Wie zart ist dieser Leichenfarbton,
der das Gemäuer der Villa Sciarra überzieht,
auserwählt, vorausdeutend auf das
Ende der Zeit, die immer gefräßiger wird…
Verflucht seien meine Sinne,
die so geübt sind und immer waren,
doch nicht genug, um von den alten, neu
erwachten Blüten nicht versucht zu werden!
ganz ähnlich wie der mutige Serhij Zhadan in seinem Band Antenne (2020), der in Ghana geborene Dichter Kwame Dawes die Stimmen von schwarzen, verstorbenen Frauen der Jim-Crow-Ära in South Carolina aus den Gräbern wiederkehren. Dieser Gedichtband, darin Zorn und Schrecken, aber auch Individualität und Stolz der verstorbenen Frauen wieder auferstehen, um es kurz zu machen, trägt den Titel: Wisteria, Swamp Country. Schnitt. Der Poesie aus der zweiten Lebenshälfte Pasolinis (ab 1955) schenkt nun die Übersetzerin und Literaturwissenschaftlerin Theresia Prammer eine tonlagenreiche Nachdichtung, worin sich auch dieser Ausschnitt des sich mehrseitig essayistisch, in wütenden Tiraden und Anrufungen entspinnenden Poems „Il glicine“ findet. In das Sinnbild der Glyzinie presst der Dichter eine gesamte Genealogie des Aufblühens angesichts von Ruinen, die zyklische Erneuerung des Begehrens angesichts einer abgestumpften Welt, in der alte Festungen, alte Konventionen, alte Institutionen, Regeln, Mythen, aber auch Moden, Gier und Hass jeglichem Blühen entgegenschlagen.

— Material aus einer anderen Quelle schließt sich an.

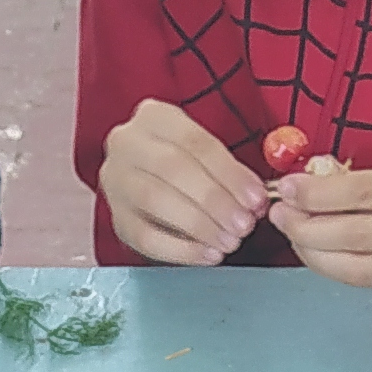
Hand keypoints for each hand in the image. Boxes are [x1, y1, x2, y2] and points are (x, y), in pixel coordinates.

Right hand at [100, 99, 264, 266]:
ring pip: (155, 201)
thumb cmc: (182, 162)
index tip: (255, 198)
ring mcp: (116, 182)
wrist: (145, 176)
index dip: (229, 173)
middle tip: (243, 223)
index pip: (194, 143)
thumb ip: (228, 170)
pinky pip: (146, 237)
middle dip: (214, 200)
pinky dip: (181, 250)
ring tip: (229, 240)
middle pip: (172, 169)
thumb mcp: (202, 151)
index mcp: (153, 117)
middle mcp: (126, 144)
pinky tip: (207, 254)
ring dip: (199, 225)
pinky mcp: (116, 218)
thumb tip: (255, 200)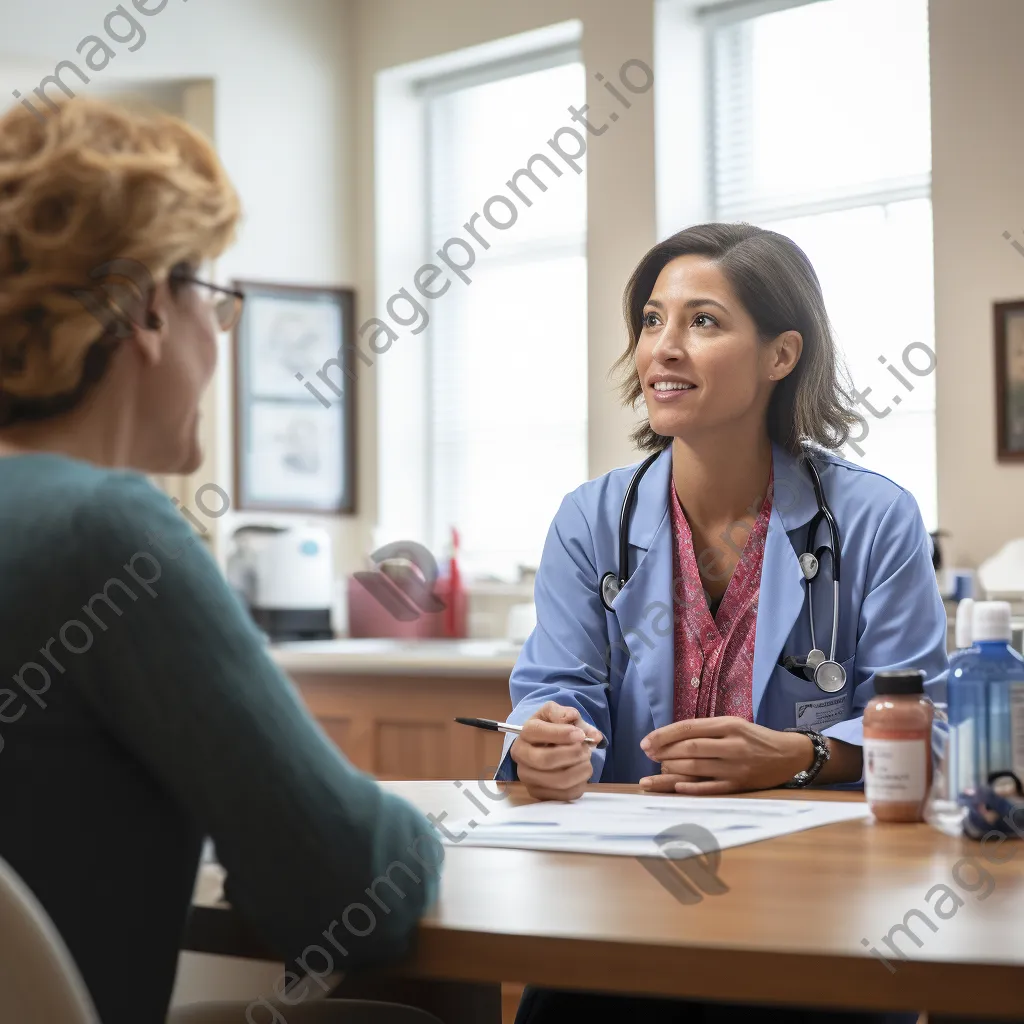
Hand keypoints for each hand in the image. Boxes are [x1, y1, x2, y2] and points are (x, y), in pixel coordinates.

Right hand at [509, 701, 603, 801]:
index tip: (580, 734)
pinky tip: (581, 772)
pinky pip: (565, 795)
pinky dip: (580, 783)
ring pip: (558, 780)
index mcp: (525, 733)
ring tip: (586, 760)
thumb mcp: (557, 715)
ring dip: (580, 770)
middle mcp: (521, 756)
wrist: (550, 746)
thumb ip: (566, 713)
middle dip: (573, 754)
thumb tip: (572, 717)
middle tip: (587, 749)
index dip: (562, 734)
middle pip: (546, 759)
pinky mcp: (539, 794)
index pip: (537, 732)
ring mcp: (528, 778)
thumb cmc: (554, 729)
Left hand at [637, 717, 813, 794]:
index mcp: (728, 725)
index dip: (664, 735)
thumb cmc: (754, 738)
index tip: (646, 742)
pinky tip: (675, 787)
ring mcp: (735, 767)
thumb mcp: (733, 724)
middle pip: (689, 749)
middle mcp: (731, 745)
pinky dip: (690, 787)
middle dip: (664, 753)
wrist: (788, 756)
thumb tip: (670, 738)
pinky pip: (709, 788)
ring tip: (657, 771)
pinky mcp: (739, 785)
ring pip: (695, 768)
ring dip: (671, 770)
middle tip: (649, 756)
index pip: (688, 728)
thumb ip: (706, 730)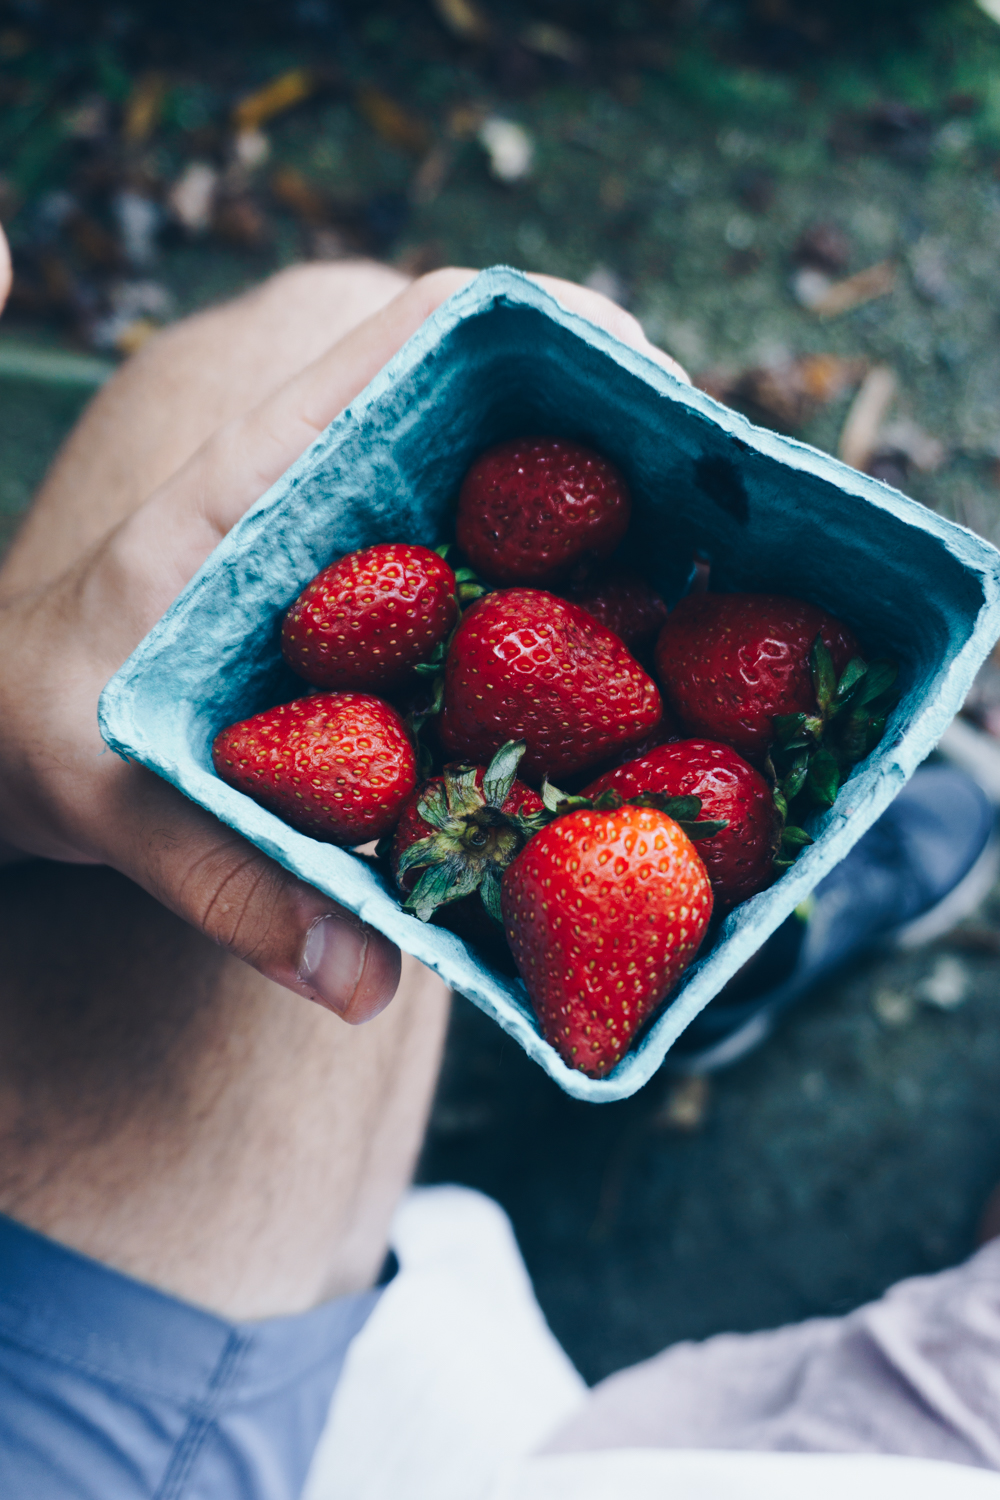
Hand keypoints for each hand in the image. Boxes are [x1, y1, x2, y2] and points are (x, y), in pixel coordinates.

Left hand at [0, 240, 685, 1023]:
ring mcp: (357, 552)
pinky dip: (566, 606)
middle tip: (722, 503)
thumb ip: (227, 884)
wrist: (7, 723)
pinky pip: (487, 588)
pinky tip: (633, 669)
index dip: (530, 330)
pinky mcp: (375, 614)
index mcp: (248, 485)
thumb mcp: (107, 802)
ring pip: (504, 497)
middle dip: (611, 434)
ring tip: (713, 581)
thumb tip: (363, 982)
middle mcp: (321, 498)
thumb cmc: (40, 729)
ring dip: (607, 521)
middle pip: (489, 409)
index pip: (398, 343)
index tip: (641, 377)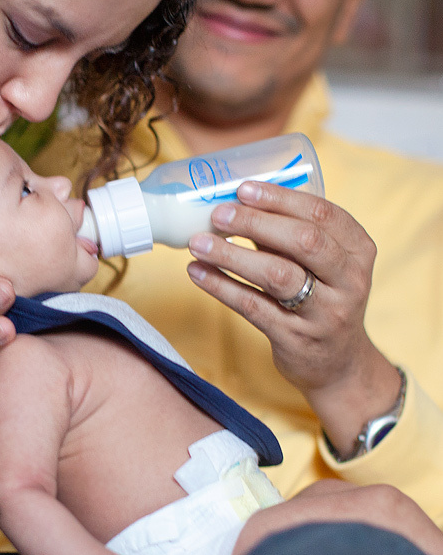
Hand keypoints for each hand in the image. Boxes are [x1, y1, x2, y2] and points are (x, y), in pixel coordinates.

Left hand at [186, 181, 400, 443]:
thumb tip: (236, 203)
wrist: (339, 365)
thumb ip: (289, 236)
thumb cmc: (322, 300)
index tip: (243, 189)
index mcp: (358, 250)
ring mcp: (324, 312)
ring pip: (277, 275)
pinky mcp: (296, 338)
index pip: (322, 213)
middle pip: (303, 241)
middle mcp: (348, 280)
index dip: (280, 198)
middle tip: (218, 214)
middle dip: (255, 223)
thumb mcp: (323, 265)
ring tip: (197, 243)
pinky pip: (253, 307)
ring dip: (231, 255)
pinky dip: (220, 286)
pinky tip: (197, 272)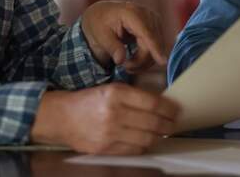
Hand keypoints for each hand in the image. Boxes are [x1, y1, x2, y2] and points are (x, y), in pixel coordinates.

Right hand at [30, 84, 180, 153]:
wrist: (62, 117)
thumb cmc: (89, 101)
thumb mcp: (112, 89)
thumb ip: (135, 96)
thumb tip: (162, 104)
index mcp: (116, 94)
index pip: (153, 103)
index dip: (169, 108)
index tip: (176, 110)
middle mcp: (114, 113)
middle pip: (153, 122)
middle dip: (168, 124)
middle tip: (173, 123)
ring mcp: (109, 133)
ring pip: (146, 139)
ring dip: (158, 136)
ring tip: (162, 132)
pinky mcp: (105, 149)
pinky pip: (133, 150)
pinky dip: (144, 146)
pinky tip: (146, 140)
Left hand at [81, 1, 165, 72]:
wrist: (103, 13)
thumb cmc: (100, 23)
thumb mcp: (100, 36)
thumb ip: (112, 47)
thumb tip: (120, 60)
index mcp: (132, 13)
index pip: (147, 33)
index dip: (155, 48)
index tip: (162, 61)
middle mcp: (147, 14)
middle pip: (152, 44)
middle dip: (140, 60)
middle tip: (124, 67)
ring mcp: (154, 20)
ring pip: (157, 47)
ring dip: (143, 60)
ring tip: (127, 63)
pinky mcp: (156, 27)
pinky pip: (157, 46)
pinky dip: (147, 57)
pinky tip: (134, 58)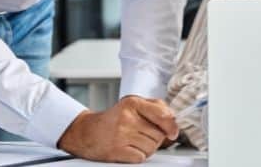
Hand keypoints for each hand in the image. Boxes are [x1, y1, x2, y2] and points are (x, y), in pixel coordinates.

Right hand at [57, 96, 178, 162]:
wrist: (87, 132)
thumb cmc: (113, 119)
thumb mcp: (133, 105)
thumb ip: (155, 107)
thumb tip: (173, 120)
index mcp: (132, 103)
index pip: (162, 115)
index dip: (171, 126)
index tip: (173, 132)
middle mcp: (127, 118)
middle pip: (158, 135)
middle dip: (155, 138)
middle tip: (142, 134)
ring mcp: (121, 134)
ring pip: (151, 147)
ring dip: (147, 148)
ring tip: (134, 141)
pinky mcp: (117, 150)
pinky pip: (141, 157)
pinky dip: (138, 156)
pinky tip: (129, 149)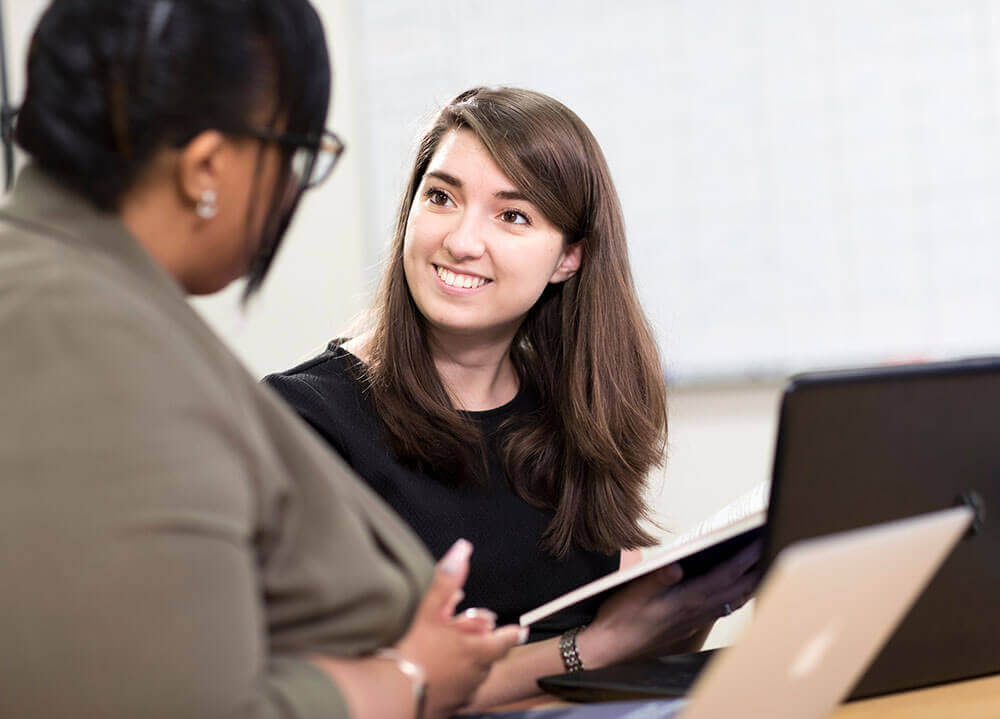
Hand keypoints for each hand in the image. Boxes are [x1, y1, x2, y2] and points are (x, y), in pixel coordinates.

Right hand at [395, 539, 526, 718]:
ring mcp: (462, 694)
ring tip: (450, 652)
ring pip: (472, 675)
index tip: (519, 630)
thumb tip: (463, 549)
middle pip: (487, 657)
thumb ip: (448, 579)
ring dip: (466, 663)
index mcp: (477, 651)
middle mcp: (475, 675)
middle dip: (481, 643)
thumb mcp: (430, 610)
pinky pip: (457, 691)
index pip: (504, 641)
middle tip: (469, 634)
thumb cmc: (412, 650)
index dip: (511, 634)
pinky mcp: (447, 708)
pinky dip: (452, 680)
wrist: (390, 693)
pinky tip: (436, 674)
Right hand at [579, 540, 761, 666]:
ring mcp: (696, 619)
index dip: (745, 558)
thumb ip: (657, 579)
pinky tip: (740, 592)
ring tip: (764, 567)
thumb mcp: (633, 593)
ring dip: (752, 584)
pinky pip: (724, 609)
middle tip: (770, 546)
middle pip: (737, 588)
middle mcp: (697, 611)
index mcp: (687, 599)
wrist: (612, 645)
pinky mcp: (691, 624)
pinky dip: (738, 597)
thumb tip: (676, 567)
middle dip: (756, 567)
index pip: (725, 575)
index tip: (759, 541)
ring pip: (734, 600)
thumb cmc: (621, 617)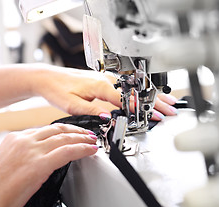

An einer späteren Stelle schreibt Pasolini:
Du, der du rücksichtslos wiederkehrst,
nicht verjüngt, sondern nachgerade neugeboren,
Furor der Natur, der allersüßesten,
du drückst mich nieder […].
Theresia Prammer notiert in ihrem Nachwort:
Trotz ihres unverhohlen autobiographischen Charakters erschöpfen sich die Stücke […] nicht im Selbstporträt, verblüffen vielmehr durch die Konsequenz, mit der sie das persönliche Pathos in jedes andere Anliegen hineintragen.
So klettert der violette Traubenflor, „dieser Leichenfarbton“ der hinblühenden Glyzinie aufgespannt im Paradox von „spaurita, desiderio di morte“, von „Erbarmen, Todessehnsucht.“ Sodass hier das Florilegium eines einzigen Poems stimmhaft macht, performativ behauptet, zum Textkörper gestaltet, was bei aller Unterdrückung und Widrigkeit dasteht, selbst wenn „[…] die Welt / nur Grausamkeit enthält, und Zorn hegt meine Seele“.